- Opening Delimiter -

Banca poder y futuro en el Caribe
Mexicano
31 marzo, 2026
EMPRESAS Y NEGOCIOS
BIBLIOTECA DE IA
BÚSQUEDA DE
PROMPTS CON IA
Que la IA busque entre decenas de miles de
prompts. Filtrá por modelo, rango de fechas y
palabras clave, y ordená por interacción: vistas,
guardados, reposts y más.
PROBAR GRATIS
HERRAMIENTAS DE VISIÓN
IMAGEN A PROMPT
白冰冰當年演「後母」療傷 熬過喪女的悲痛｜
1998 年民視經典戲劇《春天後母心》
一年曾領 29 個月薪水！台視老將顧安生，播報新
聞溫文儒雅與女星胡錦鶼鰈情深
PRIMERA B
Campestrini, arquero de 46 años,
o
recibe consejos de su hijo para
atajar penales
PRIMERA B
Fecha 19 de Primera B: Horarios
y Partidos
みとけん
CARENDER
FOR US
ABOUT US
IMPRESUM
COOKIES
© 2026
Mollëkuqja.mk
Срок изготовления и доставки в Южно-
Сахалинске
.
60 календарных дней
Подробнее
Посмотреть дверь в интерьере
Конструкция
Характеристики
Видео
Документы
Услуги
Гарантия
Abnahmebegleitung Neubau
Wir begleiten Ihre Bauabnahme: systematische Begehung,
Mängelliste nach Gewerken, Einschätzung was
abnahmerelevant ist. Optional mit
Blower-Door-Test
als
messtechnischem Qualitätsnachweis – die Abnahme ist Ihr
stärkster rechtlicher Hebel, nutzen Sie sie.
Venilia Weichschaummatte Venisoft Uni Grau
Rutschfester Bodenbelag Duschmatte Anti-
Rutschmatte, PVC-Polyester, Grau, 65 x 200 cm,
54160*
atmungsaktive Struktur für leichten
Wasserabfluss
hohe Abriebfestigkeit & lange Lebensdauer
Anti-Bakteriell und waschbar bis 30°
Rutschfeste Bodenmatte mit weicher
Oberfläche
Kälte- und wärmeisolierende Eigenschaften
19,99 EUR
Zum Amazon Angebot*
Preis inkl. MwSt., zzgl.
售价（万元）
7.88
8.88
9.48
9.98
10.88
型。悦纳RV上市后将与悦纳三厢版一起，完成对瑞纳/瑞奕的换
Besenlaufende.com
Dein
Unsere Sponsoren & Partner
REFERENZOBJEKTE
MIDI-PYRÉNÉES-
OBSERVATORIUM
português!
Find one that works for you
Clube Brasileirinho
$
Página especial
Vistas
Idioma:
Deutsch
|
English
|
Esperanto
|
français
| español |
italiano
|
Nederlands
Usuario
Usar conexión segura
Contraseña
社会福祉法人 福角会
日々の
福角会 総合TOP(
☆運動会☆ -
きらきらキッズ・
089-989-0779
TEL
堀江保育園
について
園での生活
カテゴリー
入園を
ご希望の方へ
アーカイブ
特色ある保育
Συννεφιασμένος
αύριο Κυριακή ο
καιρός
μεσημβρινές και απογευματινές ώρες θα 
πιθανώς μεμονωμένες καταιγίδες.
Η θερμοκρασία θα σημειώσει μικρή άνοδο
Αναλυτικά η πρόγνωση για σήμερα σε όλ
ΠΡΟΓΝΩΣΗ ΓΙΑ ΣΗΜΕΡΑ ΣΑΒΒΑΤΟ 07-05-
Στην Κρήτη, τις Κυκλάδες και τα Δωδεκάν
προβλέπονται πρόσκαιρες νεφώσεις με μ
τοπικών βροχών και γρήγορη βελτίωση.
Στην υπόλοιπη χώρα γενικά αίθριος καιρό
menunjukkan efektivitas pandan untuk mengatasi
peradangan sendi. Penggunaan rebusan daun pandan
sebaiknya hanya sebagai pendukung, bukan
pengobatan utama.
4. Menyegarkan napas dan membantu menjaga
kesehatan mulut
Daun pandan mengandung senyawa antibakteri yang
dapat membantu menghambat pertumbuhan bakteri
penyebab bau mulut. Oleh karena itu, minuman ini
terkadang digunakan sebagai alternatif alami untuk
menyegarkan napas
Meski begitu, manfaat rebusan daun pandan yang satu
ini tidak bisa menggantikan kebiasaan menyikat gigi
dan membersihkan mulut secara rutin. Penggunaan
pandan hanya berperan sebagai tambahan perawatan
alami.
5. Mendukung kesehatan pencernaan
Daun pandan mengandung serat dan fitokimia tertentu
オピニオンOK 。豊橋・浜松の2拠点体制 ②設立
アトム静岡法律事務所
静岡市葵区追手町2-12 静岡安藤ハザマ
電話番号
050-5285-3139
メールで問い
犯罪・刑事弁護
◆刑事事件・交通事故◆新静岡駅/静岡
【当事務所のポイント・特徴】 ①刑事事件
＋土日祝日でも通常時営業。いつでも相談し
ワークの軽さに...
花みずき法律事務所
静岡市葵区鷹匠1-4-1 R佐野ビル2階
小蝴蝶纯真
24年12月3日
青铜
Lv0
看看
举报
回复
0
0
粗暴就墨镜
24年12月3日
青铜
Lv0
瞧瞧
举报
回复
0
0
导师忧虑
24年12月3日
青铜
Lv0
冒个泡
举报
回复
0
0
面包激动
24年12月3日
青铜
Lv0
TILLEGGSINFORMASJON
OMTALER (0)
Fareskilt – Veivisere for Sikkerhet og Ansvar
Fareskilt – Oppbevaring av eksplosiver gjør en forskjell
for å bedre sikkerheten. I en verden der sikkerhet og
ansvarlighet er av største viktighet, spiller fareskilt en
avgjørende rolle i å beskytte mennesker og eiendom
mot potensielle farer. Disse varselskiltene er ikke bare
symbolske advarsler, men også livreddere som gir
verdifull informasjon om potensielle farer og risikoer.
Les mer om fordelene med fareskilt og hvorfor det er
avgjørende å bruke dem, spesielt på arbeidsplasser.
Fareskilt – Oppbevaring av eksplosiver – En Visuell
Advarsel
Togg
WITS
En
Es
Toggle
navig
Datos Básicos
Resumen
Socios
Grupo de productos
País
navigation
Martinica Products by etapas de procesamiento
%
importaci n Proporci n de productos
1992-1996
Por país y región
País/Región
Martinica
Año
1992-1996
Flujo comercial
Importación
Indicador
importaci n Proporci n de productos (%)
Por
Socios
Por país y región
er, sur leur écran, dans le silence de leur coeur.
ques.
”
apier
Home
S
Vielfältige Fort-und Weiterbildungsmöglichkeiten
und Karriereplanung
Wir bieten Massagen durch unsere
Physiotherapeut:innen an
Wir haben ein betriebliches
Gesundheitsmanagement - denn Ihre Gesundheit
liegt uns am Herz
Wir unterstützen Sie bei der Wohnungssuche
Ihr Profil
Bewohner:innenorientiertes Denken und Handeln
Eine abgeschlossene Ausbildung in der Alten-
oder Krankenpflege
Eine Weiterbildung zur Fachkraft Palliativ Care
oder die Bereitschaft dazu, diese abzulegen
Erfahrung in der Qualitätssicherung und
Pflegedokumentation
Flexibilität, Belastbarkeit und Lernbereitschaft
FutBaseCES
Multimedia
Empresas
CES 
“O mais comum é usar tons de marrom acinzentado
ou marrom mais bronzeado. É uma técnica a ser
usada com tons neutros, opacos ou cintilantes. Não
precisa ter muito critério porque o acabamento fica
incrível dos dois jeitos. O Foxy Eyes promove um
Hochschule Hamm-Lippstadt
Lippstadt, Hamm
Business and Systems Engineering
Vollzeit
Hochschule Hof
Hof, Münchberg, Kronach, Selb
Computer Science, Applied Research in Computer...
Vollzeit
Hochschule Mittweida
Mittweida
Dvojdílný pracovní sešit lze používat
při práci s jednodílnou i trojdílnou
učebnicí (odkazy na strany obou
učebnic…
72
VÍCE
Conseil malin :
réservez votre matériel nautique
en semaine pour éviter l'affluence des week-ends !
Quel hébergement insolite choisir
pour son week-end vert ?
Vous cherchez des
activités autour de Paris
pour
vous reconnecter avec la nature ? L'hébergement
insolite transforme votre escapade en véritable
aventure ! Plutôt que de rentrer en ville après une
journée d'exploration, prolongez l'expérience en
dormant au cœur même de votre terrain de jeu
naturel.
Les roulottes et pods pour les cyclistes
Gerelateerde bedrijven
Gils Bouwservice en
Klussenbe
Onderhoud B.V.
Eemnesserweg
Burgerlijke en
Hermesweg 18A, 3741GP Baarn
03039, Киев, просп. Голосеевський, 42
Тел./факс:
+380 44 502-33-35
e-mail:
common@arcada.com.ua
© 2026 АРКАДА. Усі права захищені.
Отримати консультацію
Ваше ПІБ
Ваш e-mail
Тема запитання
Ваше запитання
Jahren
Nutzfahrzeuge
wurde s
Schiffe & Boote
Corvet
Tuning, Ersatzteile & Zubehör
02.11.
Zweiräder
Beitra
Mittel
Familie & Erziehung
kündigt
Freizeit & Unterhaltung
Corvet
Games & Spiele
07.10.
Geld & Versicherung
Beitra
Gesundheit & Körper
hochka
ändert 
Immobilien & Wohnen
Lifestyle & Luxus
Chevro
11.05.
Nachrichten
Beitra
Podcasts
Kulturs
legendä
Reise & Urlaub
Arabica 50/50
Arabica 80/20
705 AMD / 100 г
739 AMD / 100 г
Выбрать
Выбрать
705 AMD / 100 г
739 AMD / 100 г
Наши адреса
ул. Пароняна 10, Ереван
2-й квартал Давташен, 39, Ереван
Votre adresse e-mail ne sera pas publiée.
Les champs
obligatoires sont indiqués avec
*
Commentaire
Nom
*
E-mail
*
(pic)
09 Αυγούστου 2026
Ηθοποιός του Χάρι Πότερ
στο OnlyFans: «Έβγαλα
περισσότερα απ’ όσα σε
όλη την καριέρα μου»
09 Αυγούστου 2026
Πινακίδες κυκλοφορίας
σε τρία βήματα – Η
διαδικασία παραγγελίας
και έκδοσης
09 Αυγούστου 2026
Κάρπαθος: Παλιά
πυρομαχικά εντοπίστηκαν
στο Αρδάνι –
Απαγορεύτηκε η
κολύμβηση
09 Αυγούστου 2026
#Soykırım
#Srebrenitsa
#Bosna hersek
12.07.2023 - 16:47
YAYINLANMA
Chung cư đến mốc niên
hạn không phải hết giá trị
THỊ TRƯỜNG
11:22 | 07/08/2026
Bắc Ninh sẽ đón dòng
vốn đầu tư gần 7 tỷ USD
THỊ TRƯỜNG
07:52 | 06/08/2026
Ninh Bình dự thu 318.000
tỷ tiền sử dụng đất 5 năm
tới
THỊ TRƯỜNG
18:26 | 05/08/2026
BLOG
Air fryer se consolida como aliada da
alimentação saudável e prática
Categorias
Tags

- Closing Delimiter -

### Your goal
All that the answer may hold is the lines from the one with "Ваше запитання" through the end of the data, set down exactly as they appear.

### Exercise response
Ваше запитання
Jahren
Nutzfahrzeuge
wurde s
Schiffe & Boote
Corvet
Tuning, Ersatzteile & Zubehör
02.11.
Zweiräder
Beitra
Mittel
Familie & Erziehung
kündigt
Freizeit & Unterhaltung
Corvet
Games & Spiele
07.10.
Geld & Versicherung
Beitra
Gesundheit & Körper
hochka
ändert 
Immobilien & Wohnen
Lifestyle & Luxus
Chevro
11.05.
Nachrichten
Beitra
Podcasts
Kulturs
legendä
Reise & Urlaub
Arabica 50/50
Arabica 80/20
705 AMD / 100 г
739 AMD / 100 г
Выбрать
Выбрать
705 AMD / 100 г
739 AMD / 100 г
Наши адреса
ул. Пароняна 10, Ереван
2-й квартал Давташен, 39, Ереван
Votre adresse e-mail ne sera pas publiée.
Les champs
obligatoires sont indiqués avec
*
Commentaire
Nom
*
E-mail
*
(pic)
09 Αυγούστου 2026
Ηθοποιός του Χάρι Πότερ
στο OnlyFans: «Έβγαλα
περισσότερα απ’ όσα σε
όλη την καριέρα μου»
09 Αυγούστου 2026
Πινακίδες κυκλοφορίας
σε τρία βήματα – Η
διαδικασία παραγγελίας
και έκδοσης
09 Αυγούστου 2026
Κάρπαθος: Παλιά
πυρομαχικά εντοπίστηκαν
στο Αρδάνι –
Απαγορεύτηκε η
κολύμβηση
09 Αυγούστου 2026
#Soykırım
#Srebrenitsa
#Bosna hersek
12.07.2023 - 16:47
YAYINLANMA
Chung cư đến mốc niên
hạn không phải hết giá trị
THỊ TRƯỜNG
11:22 | 07/08/2026
Bắc Ninh sẽ đón dòng
vốn đầu tư gần 7 tỷ USD
THỊ TRƯỜNG
07:52 | 06/08/2026
Ninh Bình dự thu 318.000
tỷ tiền sử dụng đất 5 năm
tới
THỊ TRƯỜNG
18:26 | 05/08/2026
BLOG
Air fryer se consolida como aliada da
alimentação saudável e prática
Categorias
Tags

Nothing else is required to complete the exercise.